Dataset items
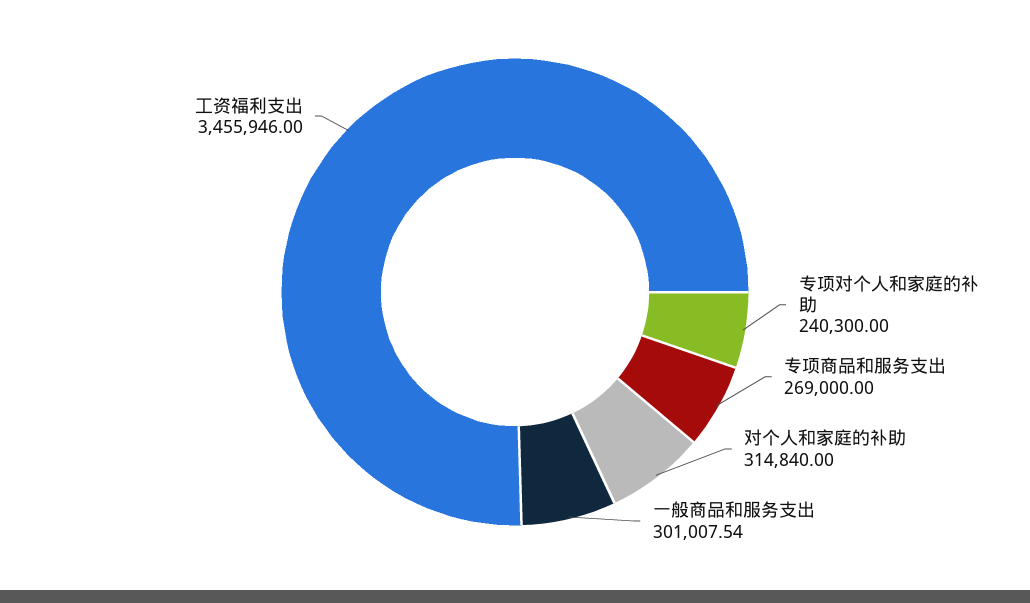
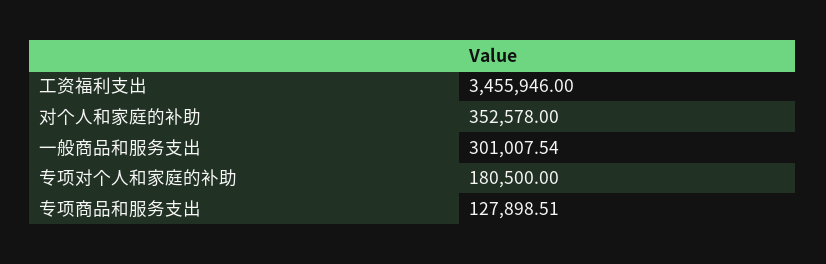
  {
-   "专项对个人和家庭的补助": 240300,
+   "专项对个人和家庭的补助": 180500,
-   "专项商品和服务支出": 269000,
+   "专项商品和服务支出": 127898.51,
-   "对个人和家庭的补助": 314840,
+   "对个人和家庭的补助": 352578,
    "一般商品和服务支出": 301007.54,
    "工资福利支出": 3455946
  }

*Exercise instructions*. Leave the pictures behind and repeat each entry exactly.

*Answer box*.
  {
-   "专项对个人和家庭的补助": 240300,
+   "专项对个人和家庭的补助": 180500,
-   "专项商品和服务支出": 269000,
+   "专项商品和服务支出": 127898.51,
-   "对个人和家庭的补助": 314840,
+   "对个人和家庭的补助": 352578,
    "一般商品和服务支出": 301007.54,
    "工资福利支出": 3455946
  }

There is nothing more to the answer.